Really? No, not really....
I spent my childhood in the Midwest originally and moved to West Coast when I was just 10-years-old. Southerners would call me a Yankee. For what it's worth, a Yankee is more accurately someone from the Northeast. And a European might think of any American as a Yankee -- even a Southerner. I'd rather not be called a Yankee, but mainly because they are my least favorite baseball team.
Since moving to the South nearly two decades ago, I'll admit that I haven't embraced all the Southern ways of speaking. To me, things are "kitty corner" from each other -- NOT katty corner. My wife and I go round and round on this one.
And for me, the correct pronunciation for a bedroom suite is pronounced: SWEET. Not SUIT as it's said around here. No big deal, I understand what people are saying and adjust accordingly.

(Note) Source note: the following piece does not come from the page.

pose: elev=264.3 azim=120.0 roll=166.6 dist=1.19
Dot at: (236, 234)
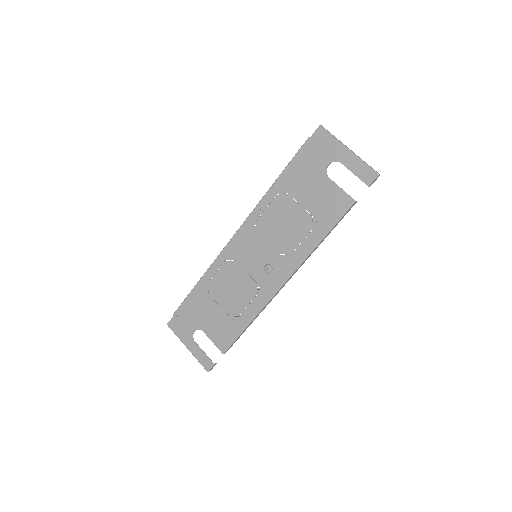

But "y'all" is simply one of the South's greatest contributions to the English language. Thanks to this handy contraction, we can save a syllable and precisely address a group of people. Its beauty is in its simplicity. I've embraced "y'all" wholeheartedly and have noticed people across the USA and the English-speaking world using it more and more. It's simple word economy, being able to say more with fewer words and syllables. That doesn't make you sound less educated. If anything, it helps demonstrate your ability to speak concisely.
It's also clear that "y'all" is a part of the language, because languages live and breathe. New words get added, old words fade away. When a language ceases to change, it's only because no one speaks it anymore. And how do words become part of the language? We use these words. We understand these words. We can communicate with these words. So by any objective standard, "y'all" passes the test.
Now... y'all ready to move on and talk about "ain't?"